掌櫃的一聽宋曦這毫不掩飾的嘲諷語氣,嚇得臉都白了,慌忙伸出食指豎在嘴邊比了個噓的手勢。
“客官,您可小聲點兒,小心隔牆有耳,萬一被那些狗腿子聽了去,到周扒皮面前告一狀,咱們可都得吃不了兜著走!”
他緊張地又看了看門口,這才繼續道:“那周家,從前也就是個土財主,有幾個錢罷了。”
“後來,不知怎麼攀扯上了關係,把家裡的一個女兒,送給了縣衙的主簿大人做小妾!這一下可不得了,算是抱上了一條粗腿!”
“主簿大人手指縫裡漏點權,周家就抖起來了!仗著這層關係,橫行鄉里,魚肉百姓,強買強賣,放印子錢,什麼缺德事都幹!搜刮來的昧心錢,又拿去孝敬上頭,打通關節。”
“上頭得了好處,自然是睜一隻眼閉一隻眼,這才不過短短兩年光景,您瞧瞧,咱們這西街,大半的米糧鋪子,背後東家都姓周了!”
掌櫃的越說越氣,卻又無奈至極:“咱們這些開個小客棧、做點小本生意的平頭百姓,哪裡敢跟這種地頭蛇對著幹?”

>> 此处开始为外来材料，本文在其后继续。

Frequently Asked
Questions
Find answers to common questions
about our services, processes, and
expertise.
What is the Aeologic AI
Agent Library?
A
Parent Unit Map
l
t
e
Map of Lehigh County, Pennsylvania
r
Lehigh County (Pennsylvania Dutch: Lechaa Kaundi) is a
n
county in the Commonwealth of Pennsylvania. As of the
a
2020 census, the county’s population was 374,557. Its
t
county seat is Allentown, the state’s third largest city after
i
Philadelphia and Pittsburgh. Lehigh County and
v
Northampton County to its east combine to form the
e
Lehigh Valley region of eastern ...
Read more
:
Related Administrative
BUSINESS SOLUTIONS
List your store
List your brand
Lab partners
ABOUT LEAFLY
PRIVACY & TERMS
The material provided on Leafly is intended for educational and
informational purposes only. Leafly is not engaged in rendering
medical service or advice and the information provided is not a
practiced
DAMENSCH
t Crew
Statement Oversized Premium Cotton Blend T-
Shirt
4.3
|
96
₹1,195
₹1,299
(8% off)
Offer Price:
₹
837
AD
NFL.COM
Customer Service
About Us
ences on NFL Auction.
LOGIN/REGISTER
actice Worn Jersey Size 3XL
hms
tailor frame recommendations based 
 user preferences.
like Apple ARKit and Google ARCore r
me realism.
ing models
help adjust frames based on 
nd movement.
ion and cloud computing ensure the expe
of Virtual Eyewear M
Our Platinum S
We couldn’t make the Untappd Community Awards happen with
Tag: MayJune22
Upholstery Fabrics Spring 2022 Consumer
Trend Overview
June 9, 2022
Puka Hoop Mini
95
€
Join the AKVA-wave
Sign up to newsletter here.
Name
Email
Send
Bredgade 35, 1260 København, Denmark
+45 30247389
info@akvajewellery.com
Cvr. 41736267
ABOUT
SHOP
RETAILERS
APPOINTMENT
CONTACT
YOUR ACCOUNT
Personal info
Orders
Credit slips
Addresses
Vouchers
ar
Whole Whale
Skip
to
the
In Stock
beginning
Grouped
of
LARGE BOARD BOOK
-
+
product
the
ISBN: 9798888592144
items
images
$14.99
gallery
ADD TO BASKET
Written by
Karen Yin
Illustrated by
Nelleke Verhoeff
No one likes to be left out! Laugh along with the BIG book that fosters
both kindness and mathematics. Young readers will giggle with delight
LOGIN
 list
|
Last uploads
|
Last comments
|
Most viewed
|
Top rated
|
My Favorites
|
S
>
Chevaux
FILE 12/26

“他說不讓收留,小老兒就萬萬不敢收留啊!否則,他隨便找個由頭,說我這裡窩藏逃犯,我這小店立馬就得關門大吉!一家老小還指著這店過活兒呢……”
宋曦靜靜地聽著,心情卻不大美麗。
她今日出門不過兩個時辰,便見到周家糧鋪的囤積居奇、限購壓榨,到對李大夫這樣的仁醫被搶奪家財,逼良賣身,再到此刻連客棧投宿都要橫加干涉……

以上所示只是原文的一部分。